The Supreme Court: Can It Survive the Current Era of Hyperpartisanship?
Let me start by asking you a question. How many of you think the Supreme Court and the federal courts are nonpartisan? How many don’t?
My topic is The Supreme Court: Can It Survive the Current Era of Hyperpartisanship, which is a catchy way of saying I’m going to talk about judicial independence. Judicial independence means simply that judges in our federal court system are supposed to make their decisions free from partisan political influences. That’s why Congress and the Executive are often called the “political” branches of government, while the courts are called the nonpolitical branch.
But as our survey showed, many of you don’t believe that the federal courts, particularly the Supreme Court, are nonpartisan. And I get it. Supreme Court vacancies have become so contentious and the subject of so much political intrigue. Nominees are selected, it seems, not so much for their wisdom and temperament, but for how they are expected to rule in politically-charged cases. In such a hyperpartisan climate – and with so many 5-4 decisions – it’s hard to believe that the courts are not just another political institution, an extension of the political party in power that appointed them.
Last year Chief Justice John Roberts issued a statement saying: “We do not have Obama judges or Trump judges, Bush judges or Clinton judges. What we have is an extraordinary group of dedicated judges doing their level best to do equal right to those appearing before them.”
What I am going to discuss tonight is why I think the Chief Justice means what he says, and truly values nonpartisanship and judicial independence, and how that might influence the Supreme Court going forward.
So let’s start at the beginning. Judicial independence. Where did it come from? It came, of course, from the Constitution. The Constitution created the federal judiciary as the third branch of government in the form of a “Supreme Court, and such inferior courts as the Congress may from time to time ordain and establish.” In so doing, it sought to insulate the courts from the political branches in two ways. First, it gave judges lifetime appointments subject only to removal by impeachment, the idea being that judges could make politically unpopular decisions if they did not have to fear losing their jobs. Second, it said that judges’ salaries could not be reduced while they were in office. So Congress can’t cut judges pay because they don’t like their decisions.
The Founding Fathers believed that judges should reach decisions free from political pressure. Alexander Hamilton wrote: "the complete independence of the courts of justice is peculiarly essential” to prevent abuses of power by the executive and the legislature. "Permanent tenure,” he wrote, was the most important foundation of the courts' role as "bulwarks . . . against legislative encroachments."
As Brookings Institution scholar Russell Wheeler wrote: “Courts in the United States are not perceived as simply instruments of the state. Rather, courts are to be impartial . . . and must enforce the rights of individuals against the government, even when it may be unpopular to do so.”
But while the Constitution gave the courts independence from the other branches of government, it didn’t really define their role. Remember the aphorism: “The legislative branch makes the law, the executive branch enforces the law, and the judicial branch interprets the law?” Where did that “interpreting the law” thing come from?

[Rows from a dataset]
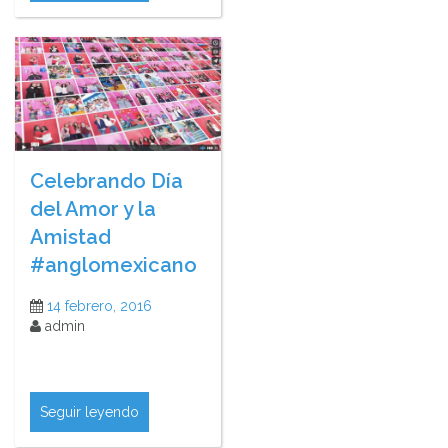
Celebrando Día
del Amor y la
Amistad
#anglomexicano
14 febrero, 2016
admin
Seguir leyendo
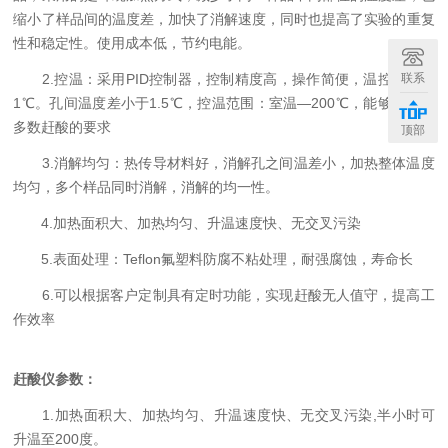
缩小了样品间的温度差，加快了消解速度，同时也提高了实验的重复
性和稳定性。使用成本低，节约电能。
联系
2.控温：采用PID控制器，控制精度高，操作简便，温控精度：
1℃。孔间温度差小于1.5℃，控温范围：室温—200℃，能够满足大
多数赶酸的要求
顶部
3.消解均匀：热传导材料好，消解孔之间温差小，加热整体温度
均匀，多个样品同时消解，消解的均一性。
4.加热面积大、加热均匀、升温速度快、无交叉污染
5.表面处理：Teflon氟塑料防腐不粘处理，耐强腐蚀，寿命长
6.可以根据客户定制具有定时功能，实现赶酸无人值守，提高工
作效率
赶酸仪参数：
1.加热面积大、加热均匀、升温速度快、无交叉污染,半小时可
升温至200度。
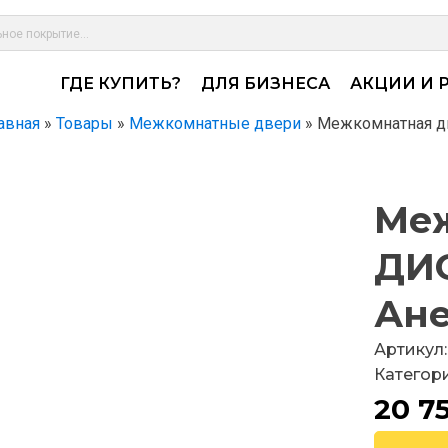
ГДЕ КУПИТЬ?
ДЛЯ БИЗНЕСА
АКЦИИ И 
авная
»
Товары
»
Межкомнатные двери
»
Межкомнатная дв
Меж
ДИО
Ане
Артикул
Категор
20 7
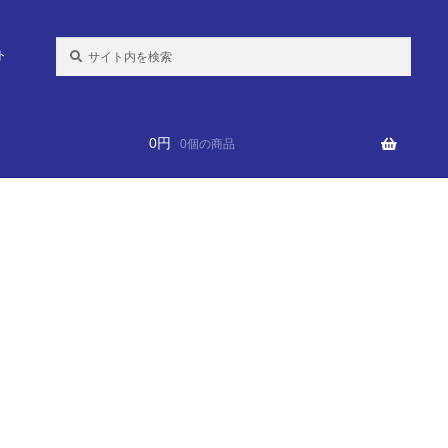
検
ト
索:
0
円
0個の商品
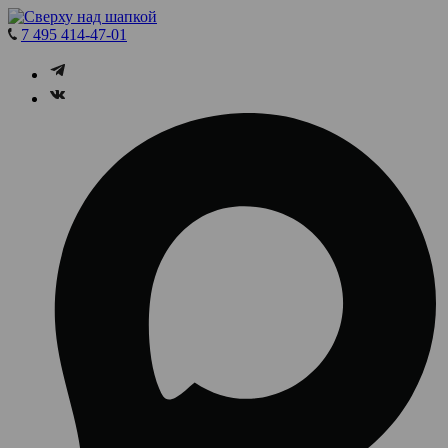
7 495 414-47-01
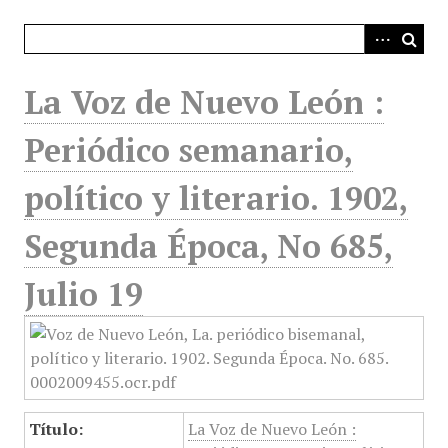
i
n
c
i
La Voz de Nuevo León :
p
a
Periódico semanario,
l
político y literario. 1902,
Segunda Época, No 685,
Julio 19
Título:
La Voz de Nuevo León :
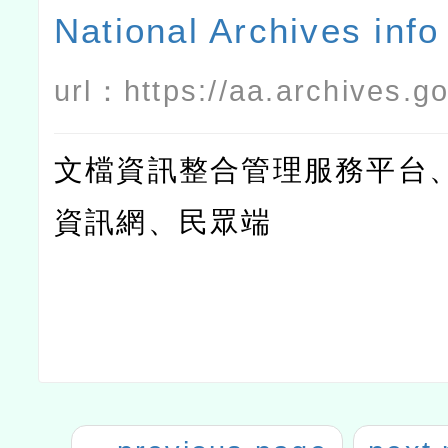
National Archives inf
url：
https://aa.archives.go
文檔資訊整合管理服務平台
資訊網、民眾端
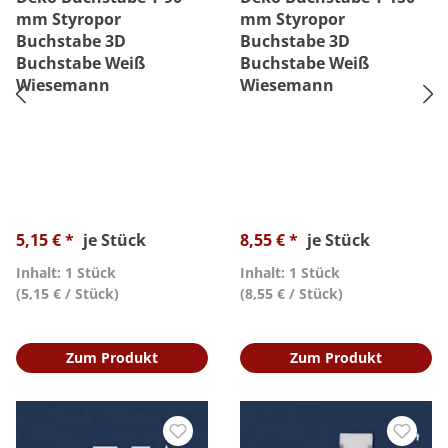
mm Styropor
mm Styropor
Buchstabe 3D
Buchstabe 3D
Buchstabe Weiß
Buchstabe Weiß
Wiesemann
Wiesemann
5,15 € *
je Stück
8,55 € *
je Stück
Inhalt: 1 Stück
Inhalt: 1 Stück
(5,15 € / Stück)
(8,55 € / Stück)
Zum Produkt
Zum Produkt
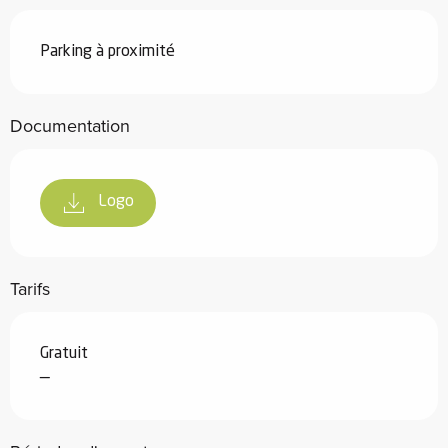
Parking à proximité
Documentation
Logo
Tarifs
Gratuit
—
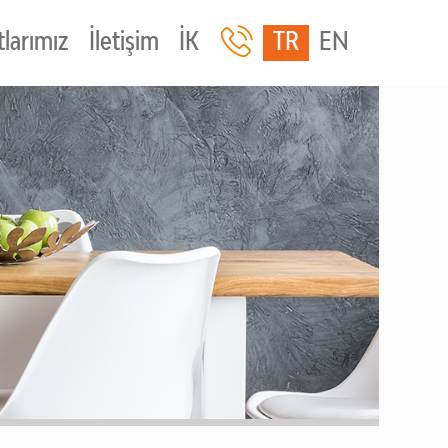
larımız
İletişim
İK
TR
EN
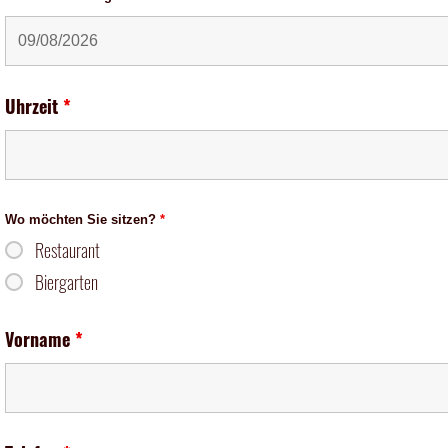
Uhrzeit
*
Wo möchten Sie sitzen?
*
Restaurant
Biergarten
Vorname
*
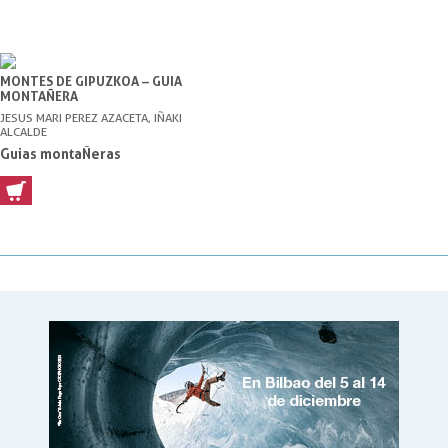
MONTES DE GIPUZKOA – GUIA
MONTAÑERA
JESUS MARI PEREZ AZACETA, IÑAKI
ALCALDE
Guias montaÑeras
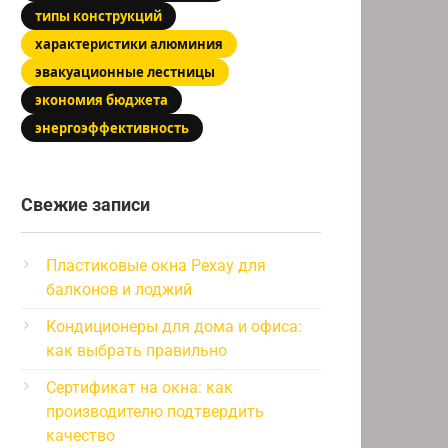
типы конструкций
характеристики алюминия
эвакуационные лестницы
экономия бюджета
энергоэффективность
Свежие записи
Пластиковые окна Рехау для
балконов и лоджий
Кондиционеры для дома и офиса:
как выбрать правильно
Сертификат на окна: как
производителю подтвердить
качество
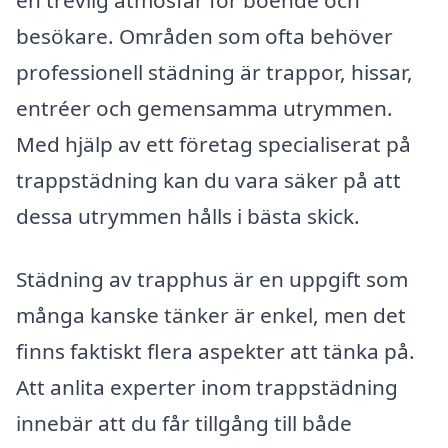
besökare. Områden som ofta behöver
professionell städning är trappor, hissar,
entréer och gemensamma utrymmen.
Med hjälp av ett företag specialiserat på
trappstädning kan du vara säker på att
dessa utrymmen hålls i bästa skick.
Städning av trapphus är en uppgift som
många kanske tänker är enkel, men det
finns faktiskt flera aspekter att tänka på.
Att anlita experter inom trappstädning
innebär att du får tillgång till både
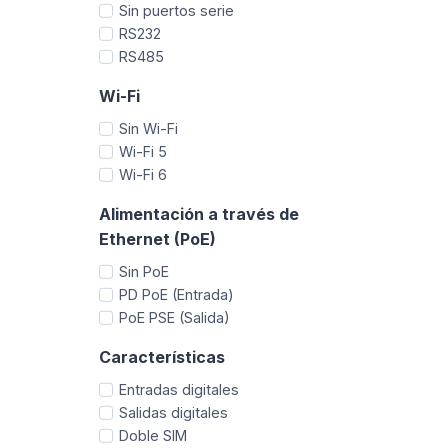
Sin puertos serie
RS232
RS485
Wi-Fi
Sin Wi-Fi
Wi-Fi 5
Wi-Fi 6
Alimentación a través de
Ethernet (PoE)
Sin PoE
PD PoE (Entrada)
PoE PSE (Salida)
Características
Entradas digitales
Salidas digitales
Doble SIM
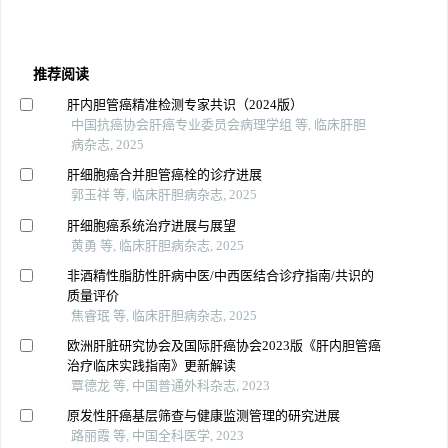
推荐阅读
肝内胆管癌精准检测专家共识（2024版）
中国抗癌协会肝癌专业委员会病理学组 等, 临床肝胆
病杂志, 2025
肝细胞癌合并胆管癌栓的诊疗进展
郭玉祥 等, 临床肝胆病杂志, 2025
肝细胞癌系统治疗进展与展望
黄勇 等, 临床肝胆病杂志, 2025
非酒精性脂肪性肝病中医/中西医结合诊疗指南/共识的
质量评价
焦睿珉 等, 临床肝胆病杂志, 2025
欧洲肝脏研究协会及国际肝癌协会2023版《肝内胆管癌
治疗临床实践指南》更新解读
覃德龙 等, 中国普通外科杂志, 2023
原发性肝癌基层筛查与健康监测管理的研究进展
路丽霞 等, 中国全科医学, 2023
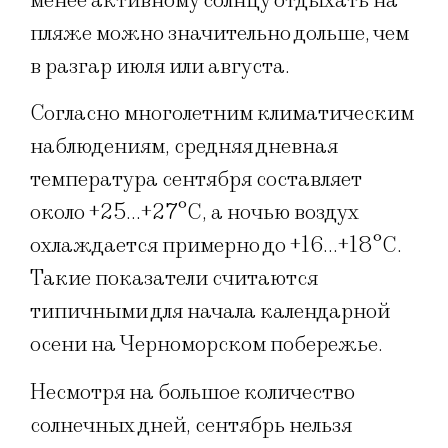
менее активному солнцу отдыхать на
пляже можно значительно дольше, чем
в разгар июля или августа.
Согласно многолетним климатическим
наблюдениям, средняя дневная
температура сентября составляет
около +25…+27°C, а ночью воздух
охлаждается примерно до +16…+18°C.
Такие показатели считаются
типичными для начала календарной
осени на Черноморском побережье.
Несмотря на большое количество
солнечных дней, сентябрь нельзя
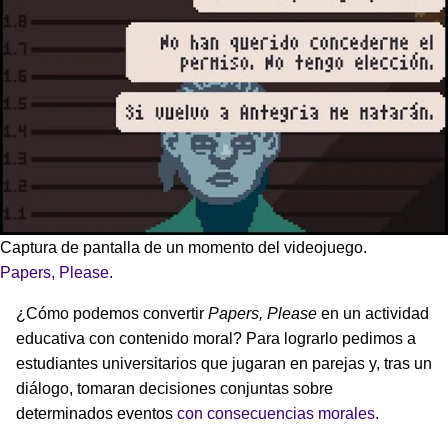
Captura de pantalla de un momento del videojuego.
Papers, Please.
¿Cómo podemos convertir
Papers, Please
en un actividad
educativa con contenido moral? Para lograrlo pedimos a
estudiantes universitarios que jugaran en parejas y, tras un
diálogo, tomaran decisiones conjuntas sobre
determinados eventos
con consecuencias morales
.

* _To-do item 1_
Could you retype the passage of the Supreme Court text starting at "As Brookings Institution" and ending at "thing come from?"?
* _To-do item 2_
Can you echo the rows word for word, starting at the line containing "Sin puertos serie" and ending at the last line of the rows, with both ends included? Leave the pictures out of your answer.
The Supreme Court text and the rows have nothing to do with each other.

* _Response 1_
As Brookings Institution scholar Russell Wheeler wrote: “Courts in the United States are not perceived as simply instruments of the state. Rather, courts are to be impartial . . . and must enforce the rights of individuals against the government, even when it may be unpopular to do so.”
But while the Constitution gave the courts independence from the other branches of government, it didn’t really define their role. Remember the aphorism: “The legislative branch makes the law, the executive branch enforces the law, and the judicial branch interprets the law?” Where did that “interpreting the law” thing come from?

* _Response 2_
Sin puertos serie
RS232
RS485
Wi-Fi
Sin Wi-Fi
Wi-Fi 5
Wi-Fi 6
Alimentación a través de
Ethernet (PoE)
Sin PoE
PD PoE (Entrada)
PoE PSE (Salida)
Características
Entradas digitales
Salidas digitales
Doble SIM
推荐阅读
肝内胆管癌精准检测专家共识（2024版）
中国抗癌协会肝癌专业委员会病理学组 等, 临床肝胆
病杂志, 2025
肝细胞癌合并胆管癌栓的诊疗进展
郭玉祥 等, 临床肝胆病杂志, 2025
肝细胞癌系统治疗进展与展望
黄勇 等, 临床肝胆病杂志, 2025
非酒精性脂肪性肝病中医/中西医结合诊疗指南/共识的
质量评价
焦睿珉 等, 临床肝胆病杂志, 2025
欧洲肝脏研究协会及国际肝癌协会2023版《肝内胆管癌
治疗临床实践指南》更新解读
覃德龙 等, 中国普通外科杂志, 2023
原发性肝癌基层筛查与健康监测管理的研究进展
路丽霞 等, 中国全科医学, 2023
менее активному солнцу отдыхать на
пляже можно значительно дольше, чем
в разгар июля или августа.
Согласно многолетним климатическим
наблюдениям, средняя дневная
температура сентября составляет
около +25…+27°C, а ночью воздух
охлаждается примерно до +16…+18°C.
Такие показатели считаются
типичными для начала календарной
осени на Черноморском побережье.
Несмотря на большое количество
солнечных дней, сентябрь нельзя
Captura de pantalla de un momento del videojuego.
Papers, Please.
¿Cómo podemos convertir
Papers, Please
en un actividad
educativa con contenido moral? Para lograrlo pedimos a
estudiantes universitarios que jugaran en parejas y, tras un
diálogo, tomaran decisiones conjuntas sobre
determinados eventos
con consecuencias morales
.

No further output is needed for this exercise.